A second of 1080p 8bit 60FPS data requires ~3 Gb of bandwidth, well within the range supported by the original HDMI 1.0 spec (though why we even had to deal with 1080i is a good question, probably due to the inability to even meet the HDMI spec).

To compare, a second of 1080p 12bit 60FPS data requires ~4.5 Gb of bandwidth. Even 1080p 16bit 60FPS needed only ~6 Gb, well within the range supported by HDMI 1.3 (where Deep Color was introduced). Plenty of headroom still. Only when we push 2560×1440 12bit 60FPS (~8 Gb) do we hit the limits of HDMI 1.3.

So from a specs perspective, I just wanted to note this because Deep Color and 1080p are reasonable to support on now-current generation game consoles. Even the PlayStation 3, by specs, supported this. High end games probably didn’t have enough processing to spare for this, but it’s something to definitely consider supporting on PlayStation 4 and Xbox One. As for PC, many current GPUs support Deep Color in full-screen resolutions. Again, full-screen, not necessarily on your Desktop (i.e. windowed). From what I briefly read, Deep Color is only supported on the Desktop with specialty cards (FirePro, etc).

One more thing: YCrCb (YCC) and xvYCC

You make have noticed watching a video file that the blacks don’t look very black.

Due to a horrible legacy thing (CRT displays), data encoded as YCrCb use values from 16->240 (15-235?) instead of 0->255. Thats quite the loss, nearly 12% of the available data range, effectively lowering the precision below 8bit. The only reason it’s still done is because of old CRT televisions, which can be really tough to find these days. Regrettably, that does mean both of the original DVD and Bluray movies standards were forced to comply to this.

Sony proposed x.v.Color (xvYCC) as a way of finally forgetting this stupid limitation of old CRT displays, and using the full 0->255 range. As of HDMI 1.3 (June 2006), xvYCC and Deep Color are part of the HDMI spec.

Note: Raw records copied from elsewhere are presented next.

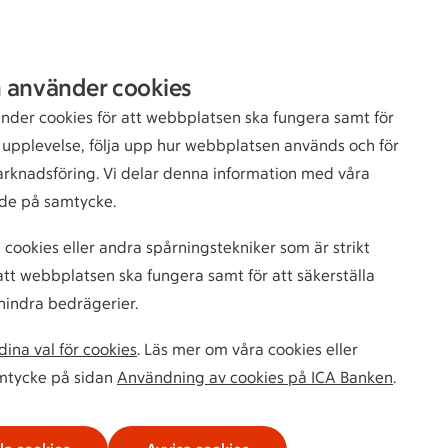
Sök
Logga in
 använder cookies
bankkund
nder cookies för att webbplatsen ska fungera samt för
n upplevelse, följa upp hur webbplatsen används och för
arknadsföring. Vi delar denna information med våra
de på samtycke.
 cookies eller andra spårningstekniker som är strikt
tt webbplatsen ska fungera samt för att säkerställa
hindra bedrägerier.
ina val för cookies
. Läs mer om våra cookies eller
amtycke på sidan
Användning av cookies på ICA Banken
.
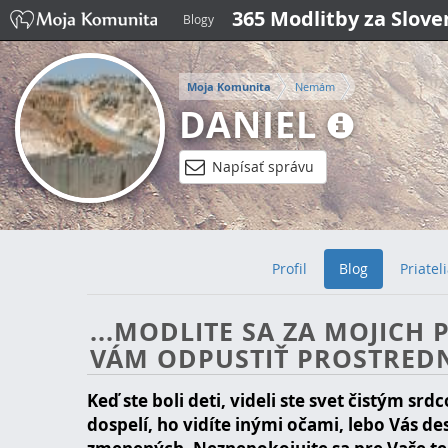
365 Modlitby za Slov
Blogy
Moja Komunita
Nemám
DANIEL
Napísať správu
Profil
Blog
Priatel
...MODLITE SA ZA MOJICH 
VÁM ODPUSTIŤ PROSTREDN
Keď ste boli deti, videli ste svet čistým srd
dospelí, ho vidíte inými očami, lebo Vás des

Several months later (November 2006), The PlayStation 3 was launched. So as a rule of thumb, only HDMI devices newer than the PlayStation 3 will could potentially support xvYCC. This means televisions, audio receivers, other set top boxes, etc. It’s worth noting that some audio receivers may actually clip video signals to the 16-240 range, thus ruining picture quality of an xvYCC source. Also the PS3 was eventually updated to HDMI 1.4 via a software update, but the only 1.4 feature supported is Stereoscopic 3D.

Source. Wikipedia.

The point of bringing this up is to further emphasize the potential for color banding and terrible color reproduction over HDMI. An 8bit RGB framebuffer is potentially being compressed to fit within the YCbCr 16-240 range before it gets sent over HDMI. The PlayStation 3 has a setting for enabling the full color range (I forget the name used), and other new devices probably do to (unlikely named xvYCC).

According to Wikipedia, all of the Deep Color modes supported by HDMI 1.3 are xvYCC, as they should be.